Set down the lines from the one containing "## Low Priority" through the one containing "This really just", both included, exactly as they appear.
=== Begin Enclosure ===
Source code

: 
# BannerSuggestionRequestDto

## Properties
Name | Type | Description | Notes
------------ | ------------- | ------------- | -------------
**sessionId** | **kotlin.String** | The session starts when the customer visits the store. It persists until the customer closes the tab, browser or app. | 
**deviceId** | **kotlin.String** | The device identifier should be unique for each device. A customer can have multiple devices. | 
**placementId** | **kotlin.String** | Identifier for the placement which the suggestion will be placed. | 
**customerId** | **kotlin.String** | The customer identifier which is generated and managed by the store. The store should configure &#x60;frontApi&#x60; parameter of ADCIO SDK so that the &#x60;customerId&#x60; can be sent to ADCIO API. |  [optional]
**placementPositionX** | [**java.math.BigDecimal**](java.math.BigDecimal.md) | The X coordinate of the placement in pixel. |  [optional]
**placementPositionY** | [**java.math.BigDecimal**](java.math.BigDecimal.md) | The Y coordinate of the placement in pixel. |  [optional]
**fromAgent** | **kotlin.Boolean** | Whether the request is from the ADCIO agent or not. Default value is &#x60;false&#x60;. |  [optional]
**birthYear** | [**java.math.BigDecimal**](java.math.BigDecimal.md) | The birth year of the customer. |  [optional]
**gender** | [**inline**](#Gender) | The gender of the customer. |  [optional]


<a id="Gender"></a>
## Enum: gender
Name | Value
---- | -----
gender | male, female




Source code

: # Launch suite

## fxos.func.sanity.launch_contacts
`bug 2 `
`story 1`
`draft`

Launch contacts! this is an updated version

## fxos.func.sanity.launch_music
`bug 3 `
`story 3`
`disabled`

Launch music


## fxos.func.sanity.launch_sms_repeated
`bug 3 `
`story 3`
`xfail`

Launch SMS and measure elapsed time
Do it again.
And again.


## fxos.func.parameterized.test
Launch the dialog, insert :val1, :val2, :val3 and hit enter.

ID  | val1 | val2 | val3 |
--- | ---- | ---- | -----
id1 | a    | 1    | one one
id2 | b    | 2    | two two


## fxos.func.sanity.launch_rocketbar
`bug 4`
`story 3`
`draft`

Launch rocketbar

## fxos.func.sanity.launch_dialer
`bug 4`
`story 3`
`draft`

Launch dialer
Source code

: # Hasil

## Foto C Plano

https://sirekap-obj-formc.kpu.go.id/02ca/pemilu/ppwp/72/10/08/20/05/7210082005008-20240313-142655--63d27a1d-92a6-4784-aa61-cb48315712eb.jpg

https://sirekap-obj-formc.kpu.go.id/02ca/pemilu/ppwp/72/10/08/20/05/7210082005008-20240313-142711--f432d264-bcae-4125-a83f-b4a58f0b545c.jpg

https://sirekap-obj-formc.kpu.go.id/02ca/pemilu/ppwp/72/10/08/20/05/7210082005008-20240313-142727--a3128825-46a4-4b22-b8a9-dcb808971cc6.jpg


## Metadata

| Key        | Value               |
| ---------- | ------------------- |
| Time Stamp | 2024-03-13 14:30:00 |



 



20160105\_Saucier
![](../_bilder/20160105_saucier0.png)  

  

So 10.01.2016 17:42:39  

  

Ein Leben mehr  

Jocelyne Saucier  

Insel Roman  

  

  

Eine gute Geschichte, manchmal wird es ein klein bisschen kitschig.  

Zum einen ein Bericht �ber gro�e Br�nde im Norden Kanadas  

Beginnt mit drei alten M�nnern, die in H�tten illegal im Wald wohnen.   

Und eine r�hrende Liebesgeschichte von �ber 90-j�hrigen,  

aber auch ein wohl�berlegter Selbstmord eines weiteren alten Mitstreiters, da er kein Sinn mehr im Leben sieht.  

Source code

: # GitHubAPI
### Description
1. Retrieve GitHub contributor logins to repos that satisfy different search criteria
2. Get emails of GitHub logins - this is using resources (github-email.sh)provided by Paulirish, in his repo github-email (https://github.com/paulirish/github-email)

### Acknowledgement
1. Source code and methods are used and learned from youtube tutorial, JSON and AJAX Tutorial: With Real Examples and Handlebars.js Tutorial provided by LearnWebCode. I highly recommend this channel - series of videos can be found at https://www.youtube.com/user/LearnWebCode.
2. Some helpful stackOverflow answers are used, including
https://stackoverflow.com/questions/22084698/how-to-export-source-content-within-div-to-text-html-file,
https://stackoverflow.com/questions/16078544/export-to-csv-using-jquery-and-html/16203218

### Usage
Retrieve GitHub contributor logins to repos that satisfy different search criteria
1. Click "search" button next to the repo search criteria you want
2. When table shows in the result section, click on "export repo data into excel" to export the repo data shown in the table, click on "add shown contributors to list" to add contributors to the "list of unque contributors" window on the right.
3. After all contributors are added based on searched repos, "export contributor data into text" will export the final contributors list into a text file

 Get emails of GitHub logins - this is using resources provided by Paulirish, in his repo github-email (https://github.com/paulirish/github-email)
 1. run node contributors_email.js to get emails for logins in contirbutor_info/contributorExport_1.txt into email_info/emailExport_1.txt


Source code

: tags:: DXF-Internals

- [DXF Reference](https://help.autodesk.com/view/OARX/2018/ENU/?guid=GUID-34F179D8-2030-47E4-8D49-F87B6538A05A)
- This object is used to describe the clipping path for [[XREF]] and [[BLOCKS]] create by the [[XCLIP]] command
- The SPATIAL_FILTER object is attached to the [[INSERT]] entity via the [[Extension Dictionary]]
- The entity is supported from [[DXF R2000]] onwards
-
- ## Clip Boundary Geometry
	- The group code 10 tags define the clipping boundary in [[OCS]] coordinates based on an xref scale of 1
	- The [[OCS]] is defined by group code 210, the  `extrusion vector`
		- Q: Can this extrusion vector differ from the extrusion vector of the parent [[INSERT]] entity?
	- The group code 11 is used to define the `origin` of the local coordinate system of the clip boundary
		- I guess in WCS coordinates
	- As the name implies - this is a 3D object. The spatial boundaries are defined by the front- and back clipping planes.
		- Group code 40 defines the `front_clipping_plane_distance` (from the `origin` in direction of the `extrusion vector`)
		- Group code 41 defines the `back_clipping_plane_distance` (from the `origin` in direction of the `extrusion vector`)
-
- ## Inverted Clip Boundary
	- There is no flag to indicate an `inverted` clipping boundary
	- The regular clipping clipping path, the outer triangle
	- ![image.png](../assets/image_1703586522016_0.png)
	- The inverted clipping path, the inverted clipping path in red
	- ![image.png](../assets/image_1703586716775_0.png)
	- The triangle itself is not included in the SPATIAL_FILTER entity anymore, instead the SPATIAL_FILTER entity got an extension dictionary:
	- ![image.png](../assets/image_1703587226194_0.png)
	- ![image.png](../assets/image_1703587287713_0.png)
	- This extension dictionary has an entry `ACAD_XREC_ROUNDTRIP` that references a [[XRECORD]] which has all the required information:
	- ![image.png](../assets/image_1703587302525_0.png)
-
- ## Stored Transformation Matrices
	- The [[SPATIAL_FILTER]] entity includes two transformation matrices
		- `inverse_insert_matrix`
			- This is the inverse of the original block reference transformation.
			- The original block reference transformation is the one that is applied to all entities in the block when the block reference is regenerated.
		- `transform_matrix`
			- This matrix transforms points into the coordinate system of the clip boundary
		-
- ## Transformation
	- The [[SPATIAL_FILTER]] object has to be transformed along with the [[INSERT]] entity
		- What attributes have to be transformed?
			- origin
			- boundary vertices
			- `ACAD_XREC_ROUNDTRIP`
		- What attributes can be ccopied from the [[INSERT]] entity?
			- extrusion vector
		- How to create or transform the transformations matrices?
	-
=== End Enclosure ===
=== Begin Enclosure ===
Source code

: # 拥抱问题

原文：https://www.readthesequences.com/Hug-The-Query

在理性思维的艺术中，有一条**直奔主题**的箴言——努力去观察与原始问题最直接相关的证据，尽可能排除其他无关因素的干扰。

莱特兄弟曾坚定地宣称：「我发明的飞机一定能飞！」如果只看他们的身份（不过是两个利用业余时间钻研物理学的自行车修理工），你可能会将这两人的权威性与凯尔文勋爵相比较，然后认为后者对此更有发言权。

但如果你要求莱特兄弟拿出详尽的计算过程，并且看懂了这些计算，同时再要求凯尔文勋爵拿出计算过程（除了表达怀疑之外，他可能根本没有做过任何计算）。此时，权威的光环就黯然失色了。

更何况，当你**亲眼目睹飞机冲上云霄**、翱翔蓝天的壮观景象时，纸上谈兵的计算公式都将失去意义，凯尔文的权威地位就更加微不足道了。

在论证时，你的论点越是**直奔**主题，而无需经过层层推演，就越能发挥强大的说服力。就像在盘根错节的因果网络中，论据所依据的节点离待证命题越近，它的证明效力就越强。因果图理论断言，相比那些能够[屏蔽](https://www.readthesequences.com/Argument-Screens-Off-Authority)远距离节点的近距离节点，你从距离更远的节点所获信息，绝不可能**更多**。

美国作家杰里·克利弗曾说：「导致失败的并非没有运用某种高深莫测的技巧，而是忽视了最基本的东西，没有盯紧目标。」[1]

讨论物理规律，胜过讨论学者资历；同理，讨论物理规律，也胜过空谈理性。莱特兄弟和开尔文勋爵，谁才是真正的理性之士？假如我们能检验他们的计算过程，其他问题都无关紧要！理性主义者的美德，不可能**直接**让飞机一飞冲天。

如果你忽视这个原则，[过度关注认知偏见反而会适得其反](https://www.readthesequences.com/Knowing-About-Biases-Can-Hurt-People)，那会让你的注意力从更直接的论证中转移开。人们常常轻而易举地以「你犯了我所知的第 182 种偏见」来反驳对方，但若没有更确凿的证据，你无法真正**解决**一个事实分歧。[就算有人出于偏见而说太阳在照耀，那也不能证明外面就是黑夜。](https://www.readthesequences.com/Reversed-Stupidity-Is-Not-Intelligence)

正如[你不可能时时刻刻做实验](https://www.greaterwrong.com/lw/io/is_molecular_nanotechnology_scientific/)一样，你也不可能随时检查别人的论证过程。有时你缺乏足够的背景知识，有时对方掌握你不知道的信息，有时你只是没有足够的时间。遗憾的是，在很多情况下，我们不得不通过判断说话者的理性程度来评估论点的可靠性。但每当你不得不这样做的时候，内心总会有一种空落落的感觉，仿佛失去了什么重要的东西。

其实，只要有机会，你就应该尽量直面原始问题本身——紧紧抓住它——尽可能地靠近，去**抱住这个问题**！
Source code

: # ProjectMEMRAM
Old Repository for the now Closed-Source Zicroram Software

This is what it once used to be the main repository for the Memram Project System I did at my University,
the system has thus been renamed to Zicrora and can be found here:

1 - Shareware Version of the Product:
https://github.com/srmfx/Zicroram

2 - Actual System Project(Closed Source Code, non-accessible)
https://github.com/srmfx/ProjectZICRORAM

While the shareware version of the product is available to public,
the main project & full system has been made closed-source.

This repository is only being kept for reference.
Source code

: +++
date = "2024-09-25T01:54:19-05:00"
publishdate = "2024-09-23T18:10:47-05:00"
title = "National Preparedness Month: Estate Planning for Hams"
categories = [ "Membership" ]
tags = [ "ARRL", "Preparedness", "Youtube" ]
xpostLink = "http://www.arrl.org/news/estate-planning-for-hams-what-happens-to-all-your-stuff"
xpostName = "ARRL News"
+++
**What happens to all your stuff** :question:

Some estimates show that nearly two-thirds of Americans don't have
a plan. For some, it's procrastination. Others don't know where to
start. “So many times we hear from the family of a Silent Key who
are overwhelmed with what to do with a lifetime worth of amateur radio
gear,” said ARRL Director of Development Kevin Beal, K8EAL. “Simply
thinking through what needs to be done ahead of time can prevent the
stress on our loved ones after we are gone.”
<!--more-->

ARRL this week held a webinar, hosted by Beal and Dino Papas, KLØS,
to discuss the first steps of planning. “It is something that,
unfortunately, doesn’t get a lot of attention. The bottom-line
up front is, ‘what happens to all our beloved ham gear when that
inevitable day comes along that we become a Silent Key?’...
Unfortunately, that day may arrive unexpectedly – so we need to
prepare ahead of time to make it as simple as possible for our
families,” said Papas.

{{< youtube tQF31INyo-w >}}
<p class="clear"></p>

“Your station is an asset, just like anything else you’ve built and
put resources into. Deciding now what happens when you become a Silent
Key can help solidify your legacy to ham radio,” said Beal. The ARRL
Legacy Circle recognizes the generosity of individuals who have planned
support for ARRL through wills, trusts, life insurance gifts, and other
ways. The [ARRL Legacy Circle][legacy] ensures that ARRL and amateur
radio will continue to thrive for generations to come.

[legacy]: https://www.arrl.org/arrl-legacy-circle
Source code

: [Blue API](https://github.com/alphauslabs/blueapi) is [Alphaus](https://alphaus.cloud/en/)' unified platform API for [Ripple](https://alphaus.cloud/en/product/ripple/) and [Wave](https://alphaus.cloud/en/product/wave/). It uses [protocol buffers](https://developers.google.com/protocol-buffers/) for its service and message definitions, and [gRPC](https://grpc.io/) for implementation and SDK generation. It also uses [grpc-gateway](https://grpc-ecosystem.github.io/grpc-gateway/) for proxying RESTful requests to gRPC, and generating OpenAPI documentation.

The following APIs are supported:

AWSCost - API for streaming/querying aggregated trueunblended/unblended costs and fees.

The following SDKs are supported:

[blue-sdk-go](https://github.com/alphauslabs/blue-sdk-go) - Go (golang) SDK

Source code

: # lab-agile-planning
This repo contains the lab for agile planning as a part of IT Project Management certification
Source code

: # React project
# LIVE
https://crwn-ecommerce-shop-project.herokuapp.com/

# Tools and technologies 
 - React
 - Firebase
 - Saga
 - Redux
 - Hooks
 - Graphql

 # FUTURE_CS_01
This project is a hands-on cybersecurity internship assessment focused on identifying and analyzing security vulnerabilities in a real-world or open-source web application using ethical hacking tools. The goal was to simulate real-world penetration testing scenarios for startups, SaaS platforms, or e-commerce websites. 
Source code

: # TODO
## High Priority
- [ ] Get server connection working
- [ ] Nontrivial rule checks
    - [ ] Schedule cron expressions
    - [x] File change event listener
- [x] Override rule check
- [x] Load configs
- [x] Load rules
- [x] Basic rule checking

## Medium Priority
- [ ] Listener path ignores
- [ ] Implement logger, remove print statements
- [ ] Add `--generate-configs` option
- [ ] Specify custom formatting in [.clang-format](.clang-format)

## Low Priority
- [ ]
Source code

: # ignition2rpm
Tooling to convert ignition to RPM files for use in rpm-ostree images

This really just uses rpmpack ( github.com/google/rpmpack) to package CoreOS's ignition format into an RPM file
=== End Enclosure ===
Answer box »
## Low Priority
- [ ]
Source code

: # ignition2rpm
Tooling to convert ignition to RPM files for use in rpm-ostree images

This really just uses rpmpack ( github.com/google/rpmpack) to package CoreOS's ignition format into an RPM file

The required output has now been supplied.